High street lender Metro Bank is set for a major capital boost after a reclassification from the banking watchdog.

The FTSE 250 firm said on Friday it has received confirmation from the Prudential Regulation Authority (PRA) that it would be listed as a transfer firm under the newly introduced MREL regime from 2026.

Introduced in the fallout from the 2008 financial crisis, MREL (minimum requirement for own funds and eligible liabilities) rules impose strict, tailored requirements on banks with assets between £15bn and £25bn and serve as a regulatory buffer to ensure lenders can be safely resolved in a crisis without taxpayer bailouts.

The Bank of England raised the threshold to £25bn-£40bn in July, an increase from the £20bn-£30bn originally floated in a consultation aiming to introduce growth-centred measures.

Mid-cap banks toast MREL boost

The move hands a significant boost to mid-cap lenders like Metro Bank, which were disincentivised to grow under the previous regime.

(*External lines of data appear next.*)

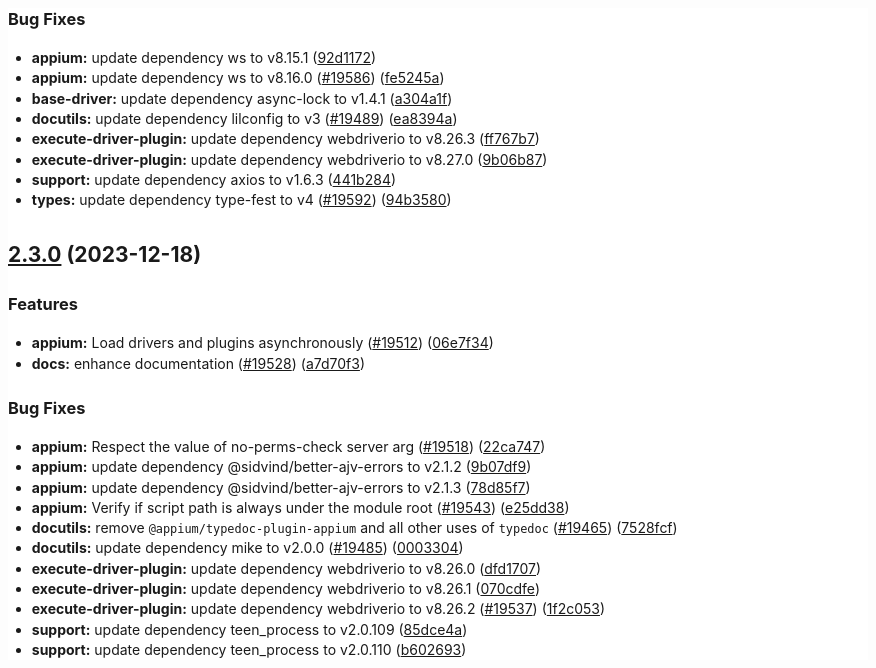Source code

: 
### Bug Fixes

* **appium:** update dependency ws to v8.15.1 ([92d1172](https://github.com/appium/appium/commit/92d117298442e72ae262f224733068ddf147f4c8))
* **appium:** update dependency ws to v8.16.0 ([#19586](https://github.com/appium/appium/issues/19586)) ([fe5245a](https://github.com/appium/appium/commit/fe5245a42784181a9cd7a8ff6b095a622ae40920))
* **base-driver:** update dependency async-lock to v1.4.1 ([a304a1f](https://github.com/appium/appium/commit/a304a1f78e658f6f70cbe8e1efd6d06b81d8d34e))
* **docutils:** update dependency lilconfig to v3 ([#19489](https://github.com/appium/appium/issues/19489)) ([ea8394a](https://github.com/appium/appium/commit/ea8394a888c835bc54f7f68174a4b6cae85339ea))
* **execute-driver-plugin:** update dependency webdriverio to v8.26.3 ([ff767b7](https://github.com/appium/appium/commit/ff767b7f25e97ec9643f691b57ca6ba159dcdcf9))
* **execute-driver-plugin:** update dependency webdriverio to v8.27.0 ([9b06b87](https://github.com/appium/appium/commit/9b06b871eb3d9c60428130442ea7ab433ce4df31))
* **support:** update dependency axios to v1.6.3 ([441b284](https://github.com/appium/appium/commit/441b2848dae28472356f37fc5d51ac27af7bbe29))
* **types:** update dependency type-fest to v4 ([#19592](https://github.com/appium/appium/issues/19592)) ([94b3580](https://github.com/appium/appium/commit/94b358022fdba3050ef94c1f881895f07e24fb75))



## [2.3.0](https://github.com/appium/appium/compare/appium@2.2.3...appium@2.3.0) (2023-12-18)


### Features

* **appium:** Load drivers and plugins asynchronously ([#19512](https://github.com/appium/appium/issues/19512)) ([06e7f34](https://github.com/appium/appium/commit/06e7f3489dff820fa16b16e47417acd0c10e0b05))
* **docs:** enhance documentation ([#19528](https://github.com/appium/appium/issues/19528)) ([a7d70f3](https://github.com/appium/appium/commit/a7d70f388020ab7f942ec2b4b94c4a2a61b110b5))


### Bug Fixes

* **appium:** Respect the value of no-perms-check server arg ([#19518](https://github.com/appium/appium/issues/19518)) ([22ca747](https://github.com/appium/appium/commit/22ca74710718ddeda0526acd9dd3dd1703001e22))
* **appium:** update dependency @sidvind/better-ajv-errors to v2.1.2 ([9b07df9](https://github.com/appium/appium/commit/9b07df99592852cbf1096fc4bd94ffd4395c423d))
* **appium:** update dependency @sidvind/better-ajv-errors to v2.1.3 ([78d85f7](https://github.com/appium/appium/commit/78d85f77e8e1e0493a66afc6123f7bc6bc5c8d17))
* **appium:** Verify if script path is always under the module root ([#19543](https://github.com/appium/appium/issues/19543)) ([e25dd38](https://github.com/appium/appium/commit/e25dd38cd593d478c07012b4aa14fcd96788d294))
* **docutils:** remove `@appium/typedoc-plugin-appium` and all other uses of `typedoc` ([#19465](https://github.com/appium/appium/issues/19465)) ([7528fcf](https://github.com/appium/appium/commit/7528fcf890f79f4017f5e718bb1952bf907ee479))
* **docutils:** update dependency mike to v2.0.0 ([#19485](https://github.com/appium/appium/issues/19485)) ([0003304](https://github.com/appium/appium/commit/00033044e08f932b5daf1234cfb381c6f46c8bb8))
* **execute-driver-plugin:** update dependency webdriverio to v8.26.0 ([dfd1707](https://github.com/appium/appium/commit/dfd17074e94b2406caa87184ac73d992706e8e4d))
* **execute-driver-plugin:** update dependency webdriverio to v8.26.1 ([070cdfe](https://github.com/appium/appium/commit/070cdfe44f3dcd1c5530512b70191719a0047b8c))
* **execute-driver-plugin:** update dependency webdriverio to v8.26.2 ([#19537](https://github.com/appium/appium/issues/19537)) ([1f2c053](https://github.com/appium/appium/commit/1f2c053573f0df91449365dfe19dbd350f09ee89))
* **support:** update dependency teen_process to v2.0.109 ([85dce4a](https://github.com/appium/appium/commit/85dce4a72b21e017b4661ddf997c096817e5fd7f))
* **support:** update dependency teen_process to v2.0.110 ([b602693](https://github.com/appium/appium/commit/b60269371662de4c42ccd7586512c9d685d95d52))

The changes will place Metro’s MREL at the minimum capital requirements of 13.7 per cent, effectively slashing the previous boundary in half. This marks a significant reduction in the extra layer of expensive debt Metro must hold as a safety net.

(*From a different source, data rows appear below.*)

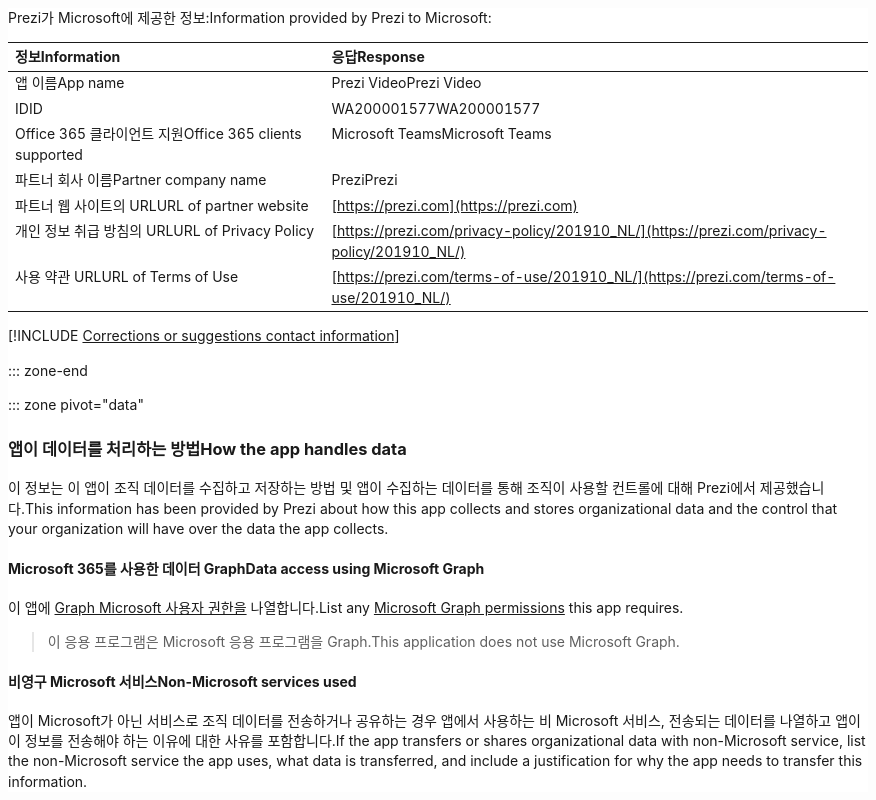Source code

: <span data-ttu-id="edd2e-108">Prezi가 Microsoft에 제공한 정보:</span><span class="sxs-lookup"><span data-stu-id="edd2e-108">Information provided by Prezi to Microsoft:</span></span>

| <span data-ttu-id="edd2e-109">**정보**</span><span class="sxs-lookup"><span data-stu-id="edd2e-109">**Information**</span></span> | <span data-ttu-id="edd2e-110">**응답**</span><span class="sxs-lookup"><span data-stu-id="edd2e-110">**Response**</span></span> |
|:----------------|:-------------|
| <span data-ttu-id="edd2e-111">앱 이름</span><span class="sxs-lookup"><span data-stu-id="edd2e-111">App name</span></span> | <span data-ttu-id="edd2e-112">Prezi Video</span><span class="sxs-lookup"><span data-stu-id="edd2e-112">Prezi Video</span></span> |
| <span data-ttu-id="edd2e-113">ID</span><span class="sxs-lookup"><span data-stu-id="edd2e-113">ID</span></span> | <span data-ttu-id="edd2e-114">WA200001577</span><span class="sxs-lookup"><span data-stu-id="edd2e-114">WA200001577</span></span> |
| <span data-ttu-id="edd2e-115">Office 365 클라이언트 지원</span><span class="sxs-lookup"><span data-stu-id="edd2e-115">Office 365 clients supported</span></span> | <span data-ttu-id="edd2e-116">Microsoft Teams</span><span class="sxs-lookup"><span data-stu-id="edd2e-116">Microsoft Teams</span></span> |
| <span data-ttu-id="edd2e-117">파트너 회사 이름</span><span class="sxs-lookup"><span data-stu-id="edd2e-117">Partner company name</span></span> | <span data-ttu-id="edd2e-118">Prezi</span><span class="sxs-lookup"><span data-stu-id="edd2e-118">Prezi</span></span> |
| <span data-ttu-id="edd2e-119">파트너 웹 사이트의 URL</span><span class="sxs-lookup"><span data-stu-id="edd2e-119">URL of partner website</span></span> | [https://prezi.com](https://prezi.com) |
| <span data-ttu-id="edd2e-120">개인 정보 취급 방침의 URL</span><span class="sxs-lookup"><span data-stu-id="edd2e-120">URL of Privacy Policy</span></span> | [https://prezi.com/privacy-policy/201910_NL/](https://prezi.com/privacy-policy/201910_NL/) |
| <span data-ttu-id="edd2e-121">사용 약관 URL</span><span class="sxs-lookup"><span data-stu-id="edd2e-121">URL of Terms of Use</span></span> | [https://prezi.com/terms-of-use/201910_NL/](https://prezi.com/terms-of-use/201910_NL/) |

 [!INCLUDE [Corrections or suggestions contact information](../includes/corrections-or-suggestions.md)]

::: zone-end

::: zone pivot="data"

### <a name="how-the-app-handles-data"></a><span data-ttu-id="edd2e-122">앱이 데이터를 처리하는 방법</span><span class="sxs-lookup"><span data-stu-id="edd2e-122">How the app handles data</span></span>

<span data-ttu-id="edd2e-123">이 정보는 이 앱이 조직 데이터를 수집하고 저장하는 방법 및 앱이 수집하는 데이터를 통해 조직이 사용할 컨트롤에 대해 Prezi에서 제공했습니다.</span><span class="sxs-lookup"><span data-stu-id="edd2e-123">This information has been provided by Prezi about how this app collects and stores organizational data and the control that your organization will have over the data the app collects.</span></span>

#### <a name="data-access-using-microsoft-graph"></a><span data-ttu-id="edd2e-124">Microsoft 365를 사용한 데이터 Graph</span><span class="sxs-lookup"><span data-stu-id="edd2e-124">Data access using Microsoft Graph</span></span>

<span data-ttu-id="edd2e-125">이 앱에 [Graph Microsoft 사용자 권한을](https://docs.microsoft.com/graph/permissions-reference) 나열합니다.</span><span class="sxs-lookup"><span data-stu-id="edd2e-125">List any [Microsoft Graph permissions](https://docs.microsoft.com/graph/permissions-reference) this app requires.</span></span>

><span data-ttu-id="edd2e-126">이 응용 프로그램은 Microsoft 응용 프로그램을 Graph.</span><span class="sxs-lookup"><span data-stu-id="edd2e-126">This application does not use Microsoft Graph.</span></span>


#### <a name="non-microsoft-services-used"></a><span data-ttu-id="edd2e-127">비영구 Microsoft 서비스</span><span class="sxs-lookup"><span data-stu-id="edd2e-127">Non-Microsoft services used</span></span>

<span data-ttu-id="edd2e-128">앱이 Microsoft가 아닌 서비스로 조직 데이터를 전송하거나 공유하는 경우 앱에서 사용하는 비 Microsoft 서비스, 전송되는 데이터를 나열하고 앱이 이 정보를 전송해야 하는 이유에 대한 사유를 포함합니다.</span><span class="sxs-lookup"><span data-stu-id="edd2e-128">If the app transfers or shares organizational data with non-Microsoft service, list the non-Microsoft service the app uses, what data is transferred, and include a justification for why the app needs to transfer this information.</span></span>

“We are pleased to have received confirmation of our MREL reclassification, as we anticipated following the Bank of England’s announcement in July,” Daniel Frumkin, chief executive of Metro, said.

“This is a positive development which affords us more capital flexibility, enhancing our ability to lend into the UK economy and creating further value for our shareholders”.   

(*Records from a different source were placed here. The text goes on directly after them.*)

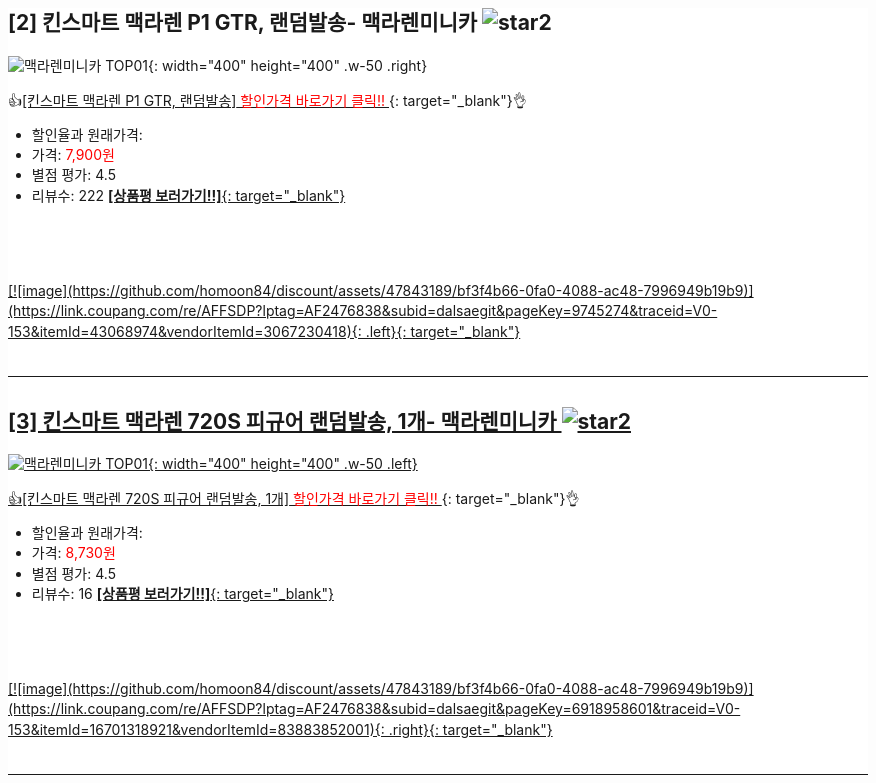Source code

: 
        
       
## [2] 킨스마트 맥라렌 P1 GTR, 랜덤발송- 맥라렌미니카  <img width="81" alt="star2" src="https://user-images.githubusercontent.com/78655692/151471960-29c5febe-c509-4c6d-99f4-a2203eb193c5.png">

![맥라렌미니카 TOP01](https://thumbnail10.coupangcdn.com/thumbnails/remote/230x230ex/image/product/image/vendoritem/2018/01/31/3067230418/69dbc7a8-5103-4ecf-9e89-dfa8e67b25f0.jpg){: width="400" height="400" .w-50 .right}


👍<a href="https://link.coupang.com/re/AFFSDP?lptag=AF2476838&subid=dalsaegit&pageKey=9745274&traceid=V0-153&itemId=43068974&vendorItemId=3067230418">[킨스마트 맥라렌 P1 GTR, 랜덤발송]<font color=red> 할인가격 바로가기 클릭!! </font></a>{: target="_blank"}👌
<br>
- 할인율과 원래가격: 
- 가격: <span style='color:red'>7,900원</span>
- 별점 평가: 4.5
- 리뷰수: 222 <a href="https://link.coupang.com/re/AFFSDP?lptag=AF2476838&subid=dalsaegit&pageKey=9745274&traceid=V0-153&itemId=43068974&vendorItemId=3067230418"> <strong>[상품평 보러가기!!]</strong>{: target="_blank"}
<br>
<br>
<br>
[![image](https://github.com/homoon84/discount/assets/47843189/bf3f4b66-0fa0-4088-ac48-7996949b19b9)](https://link.coupang.com/re/AFFSDP?lptag=AF2476838&subid=dalsaegit&pageKey=9745274&traceid=V0-153&itemId=43068974&vendorItemId=3067230418){: .left}{: target="_blank"}
<br>
<br>

---

        
       
## [3] 킨스마트 맥라렌 720S 피규어 랜덤발송, 1개- 맥라렌미니카  <img width="81" alt="star2" src="https://user-images.githubusercontent.com/78655692/151471960-29c5febe-c509-4c6d-99f4-a2203eb193c5.png">

![맥라렌미니카 TOP01](https://thumbnail9.coupangcdn.com/thumbnails/remote/230x230ex/image/retail/images/2022/11/14/10/3/70133bcd-2fcf-4a89-952a-7961d6bb132f.jpg){: width="400" height="400" .w-50 .left}


👍<a href="https://link.coupang.com/re/AFFSDP?lptag=AF2476838&subid=dalsaegit&pageKey=6918958601&traceid=V0-153&itemId=16701318921&vendorItemId=83883852001">[킨스마트 맥라렌 720S 피규어 랜덤발송, 1개]<font color=red> 할인가격 바로가기 클릭!! </font></a>{: target="_blank"}👌
<br>
- 할인율과 원래가격: 
- 가격: <span style='color:red'>8,730원</span>
- 별점 평가: 4.5
- 리뷰수: 16 <a href="https://link.coupang.com/re/AFFSDP?lptag=AF2476838&subid=dalsaegit&pageKey=6918958601&traceid=V0-153&itemId=16701318921&vendorItemId=83883852001"> <strong>[상품평 보러가기!!]</strong>{: target="_blank"}
<br>
<br>
<br>
[![image](https://github.com/homoon84/discount/assets/47843189/bf3f4b66-0fa0-4088-ac48-7996949b19b9)](https://link.coupang.com/re/AFFSDP?lptag=AF2476838&subid=dalsaegit&pageKey=6918958601&traceid=V0-153&itemId=16701318921&vendorItemId=83883852001){: .right}{: target="_blank"}
<br>
<br>

---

Analysts at the Royal Bank of Canada slapped an upgrade on the firm following the changes with sentiment listed as ‘Positive’ and the stock expected to ‘Outperform’ the sector average.

The changes to the MREL regime have been welcomed across the banking sector.

Nigel Terrington, chief executive of Paragon, said the loosening of banks’ capital requirement rules, known as MREL (minimum requirement for own funds and eligible liabilities), will open up further growth prospects for mid-cap lenders. 

He told CityAM: “Before it was like: ‘That’s a good acquisition, I want to do that’ – and then you realise you get dragged into MREL.”